[Dataset entries]
Content starts

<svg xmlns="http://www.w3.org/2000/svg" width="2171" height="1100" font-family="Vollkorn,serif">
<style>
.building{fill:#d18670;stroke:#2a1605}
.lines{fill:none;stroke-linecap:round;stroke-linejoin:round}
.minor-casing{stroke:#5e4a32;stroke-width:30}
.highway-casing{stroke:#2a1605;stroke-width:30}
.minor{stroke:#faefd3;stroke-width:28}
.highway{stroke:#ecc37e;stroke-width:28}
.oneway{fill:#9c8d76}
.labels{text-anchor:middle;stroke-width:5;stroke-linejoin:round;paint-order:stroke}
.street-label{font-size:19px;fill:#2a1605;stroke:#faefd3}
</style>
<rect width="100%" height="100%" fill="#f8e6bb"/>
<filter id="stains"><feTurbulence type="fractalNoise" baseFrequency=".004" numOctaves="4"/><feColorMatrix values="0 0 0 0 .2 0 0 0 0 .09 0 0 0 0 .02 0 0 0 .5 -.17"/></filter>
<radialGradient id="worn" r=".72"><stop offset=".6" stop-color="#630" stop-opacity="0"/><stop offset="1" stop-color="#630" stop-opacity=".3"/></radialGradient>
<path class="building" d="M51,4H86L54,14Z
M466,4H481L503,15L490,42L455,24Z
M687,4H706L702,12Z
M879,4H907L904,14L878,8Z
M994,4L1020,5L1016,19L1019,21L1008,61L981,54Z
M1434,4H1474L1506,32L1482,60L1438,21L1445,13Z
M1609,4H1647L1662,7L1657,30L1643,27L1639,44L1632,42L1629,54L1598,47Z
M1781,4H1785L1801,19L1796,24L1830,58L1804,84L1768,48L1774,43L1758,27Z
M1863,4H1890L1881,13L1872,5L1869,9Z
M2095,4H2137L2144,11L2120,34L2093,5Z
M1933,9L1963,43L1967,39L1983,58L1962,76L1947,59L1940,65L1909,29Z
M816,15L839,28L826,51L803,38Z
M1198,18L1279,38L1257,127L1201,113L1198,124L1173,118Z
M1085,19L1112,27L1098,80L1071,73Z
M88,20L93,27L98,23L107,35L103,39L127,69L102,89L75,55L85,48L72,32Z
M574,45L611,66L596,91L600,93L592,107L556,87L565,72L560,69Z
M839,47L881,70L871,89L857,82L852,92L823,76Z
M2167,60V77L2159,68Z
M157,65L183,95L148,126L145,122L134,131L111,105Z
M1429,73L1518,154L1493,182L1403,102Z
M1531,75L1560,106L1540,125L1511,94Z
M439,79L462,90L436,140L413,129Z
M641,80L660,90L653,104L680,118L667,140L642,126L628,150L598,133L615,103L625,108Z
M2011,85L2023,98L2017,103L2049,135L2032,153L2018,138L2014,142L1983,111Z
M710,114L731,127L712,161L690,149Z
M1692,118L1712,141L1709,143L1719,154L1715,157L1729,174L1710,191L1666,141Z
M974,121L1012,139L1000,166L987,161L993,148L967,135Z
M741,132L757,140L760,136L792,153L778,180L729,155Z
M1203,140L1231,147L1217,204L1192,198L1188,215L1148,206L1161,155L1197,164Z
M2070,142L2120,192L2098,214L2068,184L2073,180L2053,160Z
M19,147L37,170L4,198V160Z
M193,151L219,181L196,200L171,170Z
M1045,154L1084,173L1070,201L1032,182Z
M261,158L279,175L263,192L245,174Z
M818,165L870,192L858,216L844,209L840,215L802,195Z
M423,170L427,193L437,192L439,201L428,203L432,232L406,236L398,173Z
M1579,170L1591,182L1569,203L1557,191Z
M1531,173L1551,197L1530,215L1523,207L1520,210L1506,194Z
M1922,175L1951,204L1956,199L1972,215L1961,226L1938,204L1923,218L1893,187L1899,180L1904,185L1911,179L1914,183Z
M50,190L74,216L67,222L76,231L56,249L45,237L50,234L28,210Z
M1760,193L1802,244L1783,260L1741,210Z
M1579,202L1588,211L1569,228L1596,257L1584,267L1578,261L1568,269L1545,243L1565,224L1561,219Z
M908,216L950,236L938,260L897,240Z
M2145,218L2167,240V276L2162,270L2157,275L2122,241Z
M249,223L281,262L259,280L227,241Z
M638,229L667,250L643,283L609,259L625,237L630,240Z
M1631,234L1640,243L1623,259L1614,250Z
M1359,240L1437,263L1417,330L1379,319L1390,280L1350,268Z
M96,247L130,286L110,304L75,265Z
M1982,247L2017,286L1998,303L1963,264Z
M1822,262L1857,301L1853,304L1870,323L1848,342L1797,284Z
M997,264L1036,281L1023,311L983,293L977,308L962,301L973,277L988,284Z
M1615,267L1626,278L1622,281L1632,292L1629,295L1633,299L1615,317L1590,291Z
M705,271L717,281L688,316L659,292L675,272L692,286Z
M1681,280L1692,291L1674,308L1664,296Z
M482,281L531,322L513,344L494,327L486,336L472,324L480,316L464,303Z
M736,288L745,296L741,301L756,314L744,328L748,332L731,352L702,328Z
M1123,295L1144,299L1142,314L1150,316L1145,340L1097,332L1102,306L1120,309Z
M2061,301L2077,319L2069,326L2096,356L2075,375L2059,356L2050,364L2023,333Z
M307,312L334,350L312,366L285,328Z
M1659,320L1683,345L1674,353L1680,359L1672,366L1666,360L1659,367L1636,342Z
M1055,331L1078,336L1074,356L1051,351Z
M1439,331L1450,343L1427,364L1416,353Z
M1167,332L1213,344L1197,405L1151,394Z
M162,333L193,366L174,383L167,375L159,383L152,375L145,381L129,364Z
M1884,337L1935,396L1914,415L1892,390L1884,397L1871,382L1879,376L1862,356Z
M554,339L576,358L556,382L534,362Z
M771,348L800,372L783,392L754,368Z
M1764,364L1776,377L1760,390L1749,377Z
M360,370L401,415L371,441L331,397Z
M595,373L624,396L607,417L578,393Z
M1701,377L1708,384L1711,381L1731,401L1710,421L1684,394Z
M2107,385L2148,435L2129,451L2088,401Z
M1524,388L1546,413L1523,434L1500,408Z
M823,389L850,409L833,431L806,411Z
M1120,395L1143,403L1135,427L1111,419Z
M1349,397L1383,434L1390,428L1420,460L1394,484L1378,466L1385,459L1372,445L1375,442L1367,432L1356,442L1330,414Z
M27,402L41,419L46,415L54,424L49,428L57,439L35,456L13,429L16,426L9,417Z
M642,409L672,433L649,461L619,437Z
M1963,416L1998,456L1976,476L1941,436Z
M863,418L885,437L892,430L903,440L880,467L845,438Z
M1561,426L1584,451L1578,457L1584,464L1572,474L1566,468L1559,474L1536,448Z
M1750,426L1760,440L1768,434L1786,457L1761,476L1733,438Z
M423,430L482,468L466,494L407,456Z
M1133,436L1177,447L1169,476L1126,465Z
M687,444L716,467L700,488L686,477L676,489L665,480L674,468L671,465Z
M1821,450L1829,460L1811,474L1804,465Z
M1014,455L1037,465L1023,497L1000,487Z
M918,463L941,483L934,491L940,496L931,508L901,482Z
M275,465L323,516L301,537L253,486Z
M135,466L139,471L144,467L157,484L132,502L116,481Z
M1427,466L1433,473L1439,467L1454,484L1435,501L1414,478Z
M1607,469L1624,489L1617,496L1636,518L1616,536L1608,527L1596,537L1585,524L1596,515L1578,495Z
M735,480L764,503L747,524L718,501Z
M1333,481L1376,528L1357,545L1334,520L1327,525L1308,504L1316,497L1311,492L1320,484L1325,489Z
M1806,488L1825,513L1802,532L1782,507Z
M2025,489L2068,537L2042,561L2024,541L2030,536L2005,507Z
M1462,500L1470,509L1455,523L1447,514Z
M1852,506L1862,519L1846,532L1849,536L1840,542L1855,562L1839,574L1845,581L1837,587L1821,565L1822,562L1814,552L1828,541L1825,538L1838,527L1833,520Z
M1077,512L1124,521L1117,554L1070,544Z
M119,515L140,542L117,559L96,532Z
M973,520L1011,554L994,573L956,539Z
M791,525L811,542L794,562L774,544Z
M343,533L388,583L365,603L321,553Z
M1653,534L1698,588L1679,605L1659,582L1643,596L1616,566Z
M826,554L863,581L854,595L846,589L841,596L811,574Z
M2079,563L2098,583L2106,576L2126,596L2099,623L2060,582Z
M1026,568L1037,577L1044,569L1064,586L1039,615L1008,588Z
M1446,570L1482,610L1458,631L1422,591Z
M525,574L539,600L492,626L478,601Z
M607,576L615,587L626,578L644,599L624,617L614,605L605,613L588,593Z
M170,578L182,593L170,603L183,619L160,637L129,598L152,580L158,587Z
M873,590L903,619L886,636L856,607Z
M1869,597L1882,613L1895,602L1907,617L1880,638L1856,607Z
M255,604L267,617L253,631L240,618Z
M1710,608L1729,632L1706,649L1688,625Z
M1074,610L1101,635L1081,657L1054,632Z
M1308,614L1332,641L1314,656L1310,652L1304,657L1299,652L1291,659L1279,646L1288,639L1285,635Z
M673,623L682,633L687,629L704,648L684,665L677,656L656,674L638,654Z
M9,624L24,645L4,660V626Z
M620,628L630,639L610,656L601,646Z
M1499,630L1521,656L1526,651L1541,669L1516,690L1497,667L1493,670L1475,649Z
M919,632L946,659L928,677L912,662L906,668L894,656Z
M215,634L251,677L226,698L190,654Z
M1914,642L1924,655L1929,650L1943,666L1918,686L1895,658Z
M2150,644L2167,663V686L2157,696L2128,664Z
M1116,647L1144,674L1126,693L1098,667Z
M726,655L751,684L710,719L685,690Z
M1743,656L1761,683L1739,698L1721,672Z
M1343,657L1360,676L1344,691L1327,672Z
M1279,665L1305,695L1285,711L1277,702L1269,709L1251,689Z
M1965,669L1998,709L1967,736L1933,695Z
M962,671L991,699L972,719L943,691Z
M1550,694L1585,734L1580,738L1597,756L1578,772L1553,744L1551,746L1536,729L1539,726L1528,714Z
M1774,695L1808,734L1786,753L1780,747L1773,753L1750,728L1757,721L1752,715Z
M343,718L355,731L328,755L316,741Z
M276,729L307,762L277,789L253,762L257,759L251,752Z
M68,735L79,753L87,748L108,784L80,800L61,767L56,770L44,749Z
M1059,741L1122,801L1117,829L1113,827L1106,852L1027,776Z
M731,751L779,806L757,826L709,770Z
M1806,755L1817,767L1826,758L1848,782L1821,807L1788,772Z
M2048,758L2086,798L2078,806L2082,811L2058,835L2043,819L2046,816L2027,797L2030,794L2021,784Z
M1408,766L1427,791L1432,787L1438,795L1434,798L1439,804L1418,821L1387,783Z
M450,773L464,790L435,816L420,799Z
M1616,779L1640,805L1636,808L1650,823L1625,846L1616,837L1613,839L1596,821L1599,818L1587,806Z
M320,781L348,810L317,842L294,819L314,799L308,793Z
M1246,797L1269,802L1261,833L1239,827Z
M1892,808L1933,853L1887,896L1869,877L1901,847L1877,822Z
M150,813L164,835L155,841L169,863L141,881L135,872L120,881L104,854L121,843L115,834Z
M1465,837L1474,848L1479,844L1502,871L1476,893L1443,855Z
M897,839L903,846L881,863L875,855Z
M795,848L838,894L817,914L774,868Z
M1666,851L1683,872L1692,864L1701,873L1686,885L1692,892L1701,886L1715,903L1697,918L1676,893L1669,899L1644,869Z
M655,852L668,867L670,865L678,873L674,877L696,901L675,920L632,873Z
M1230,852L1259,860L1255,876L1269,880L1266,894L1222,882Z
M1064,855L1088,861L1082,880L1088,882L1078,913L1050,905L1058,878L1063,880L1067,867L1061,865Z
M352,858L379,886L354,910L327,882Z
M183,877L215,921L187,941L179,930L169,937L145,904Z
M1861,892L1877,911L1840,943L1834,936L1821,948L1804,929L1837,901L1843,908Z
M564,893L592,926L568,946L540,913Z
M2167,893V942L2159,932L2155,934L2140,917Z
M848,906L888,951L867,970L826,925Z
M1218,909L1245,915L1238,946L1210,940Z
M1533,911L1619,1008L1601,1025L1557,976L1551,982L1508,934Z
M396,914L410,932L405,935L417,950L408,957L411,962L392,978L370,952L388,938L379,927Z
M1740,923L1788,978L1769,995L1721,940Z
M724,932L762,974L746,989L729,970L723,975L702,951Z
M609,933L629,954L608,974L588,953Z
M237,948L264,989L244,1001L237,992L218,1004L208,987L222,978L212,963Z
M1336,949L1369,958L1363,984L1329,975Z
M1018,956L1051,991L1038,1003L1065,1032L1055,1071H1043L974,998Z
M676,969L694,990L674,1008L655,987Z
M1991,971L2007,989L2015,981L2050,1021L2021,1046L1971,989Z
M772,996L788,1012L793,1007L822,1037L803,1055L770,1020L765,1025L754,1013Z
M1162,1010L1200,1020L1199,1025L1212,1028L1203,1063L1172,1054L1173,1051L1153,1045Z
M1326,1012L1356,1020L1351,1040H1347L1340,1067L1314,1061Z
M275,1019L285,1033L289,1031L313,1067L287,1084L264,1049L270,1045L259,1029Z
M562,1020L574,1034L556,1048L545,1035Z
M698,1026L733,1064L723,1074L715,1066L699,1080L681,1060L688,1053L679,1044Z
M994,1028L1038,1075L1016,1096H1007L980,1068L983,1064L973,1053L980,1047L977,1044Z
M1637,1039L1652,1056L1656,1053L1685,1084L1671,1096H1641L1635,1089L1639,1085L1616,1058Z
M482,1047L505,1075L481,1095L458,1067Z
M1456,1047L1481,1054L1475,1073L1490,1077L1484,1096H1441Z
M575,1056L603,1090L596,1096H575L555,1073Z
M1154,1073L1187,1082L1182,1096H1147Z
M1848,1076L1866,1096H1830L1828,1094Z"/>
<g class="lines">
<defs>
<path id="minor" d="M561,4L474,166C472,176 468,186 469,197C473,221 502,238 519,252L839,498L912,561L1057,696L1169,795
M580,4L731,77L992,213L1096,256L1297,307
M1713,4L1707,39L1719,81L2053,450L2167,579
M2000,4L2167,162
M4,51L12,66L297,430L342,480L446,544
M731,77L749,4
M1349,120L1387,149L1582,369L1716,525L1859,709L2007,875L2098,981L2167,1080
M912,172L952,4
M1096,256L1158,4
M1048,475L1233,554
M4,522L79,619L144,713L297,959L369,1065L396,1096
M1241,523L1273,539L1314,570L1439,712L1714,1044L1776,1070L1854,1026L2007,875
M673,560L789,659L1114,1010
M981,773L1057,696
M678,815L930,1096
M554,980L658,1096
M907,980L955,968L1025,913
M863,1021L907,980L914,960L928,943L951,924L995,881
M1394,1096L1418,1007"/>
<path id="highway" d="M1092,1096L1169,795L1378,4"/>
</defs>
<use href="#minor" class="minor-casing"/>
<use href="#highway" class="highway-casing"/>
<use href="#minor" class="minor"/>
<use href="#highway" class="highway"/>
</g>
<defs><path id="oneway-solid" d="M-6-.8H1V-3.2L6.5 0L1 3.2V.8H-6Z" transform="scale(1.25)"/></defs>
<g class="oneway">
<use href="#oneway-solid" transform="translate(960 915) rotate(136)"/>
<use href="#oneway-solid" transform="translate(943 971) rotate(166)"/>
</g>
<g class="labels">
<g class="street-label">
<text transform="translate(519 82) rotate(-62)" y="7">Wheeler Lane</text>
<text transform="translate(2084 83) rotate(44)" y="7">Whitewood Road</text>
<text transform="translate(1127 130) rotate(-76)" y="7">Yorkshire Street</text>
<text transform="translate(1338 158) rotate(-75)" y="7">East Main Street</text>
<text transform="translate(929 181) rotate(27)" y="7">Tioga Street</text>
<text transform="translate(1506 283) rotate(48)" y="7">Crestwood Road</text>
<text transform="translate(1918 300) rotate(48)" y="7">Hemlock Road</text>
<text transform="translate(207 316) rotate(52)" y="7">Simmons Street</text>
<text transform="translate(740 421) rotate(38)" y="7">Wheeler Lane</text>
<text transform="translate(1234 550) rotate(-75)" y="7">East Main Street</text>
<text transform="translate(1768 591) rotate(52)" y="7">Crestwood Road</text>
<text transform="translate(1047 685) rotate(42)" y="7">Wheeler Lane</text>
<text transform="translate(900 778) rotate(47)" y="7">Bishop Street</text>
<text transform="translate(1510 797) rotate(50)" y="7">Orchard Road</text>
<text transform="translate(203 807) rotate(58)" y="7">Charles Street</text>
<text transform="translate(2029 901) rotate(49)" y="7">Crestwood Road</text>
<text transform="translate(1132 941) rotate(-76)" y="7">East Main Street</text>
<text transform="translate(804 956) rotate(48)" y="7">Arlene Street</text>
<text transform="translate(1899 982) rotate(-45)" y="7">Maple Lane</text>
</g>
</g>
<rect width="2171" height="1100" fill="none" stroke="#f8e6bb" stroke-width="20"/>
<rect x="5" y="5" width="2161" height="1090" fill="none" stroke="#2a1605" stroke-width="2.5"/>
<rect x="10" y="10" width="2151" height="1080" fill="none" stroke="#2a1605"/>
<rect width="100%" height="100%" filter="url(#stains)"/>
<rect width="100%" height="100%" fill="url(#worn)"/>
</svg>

Content ends

Required work:
Of the lines in the data, report each one containing the string "labels".

Task output:
.labels{text-anchor:middle;stroke-width:5;stroke-linejoin:round;paint-order:stroke}
<g class="labels">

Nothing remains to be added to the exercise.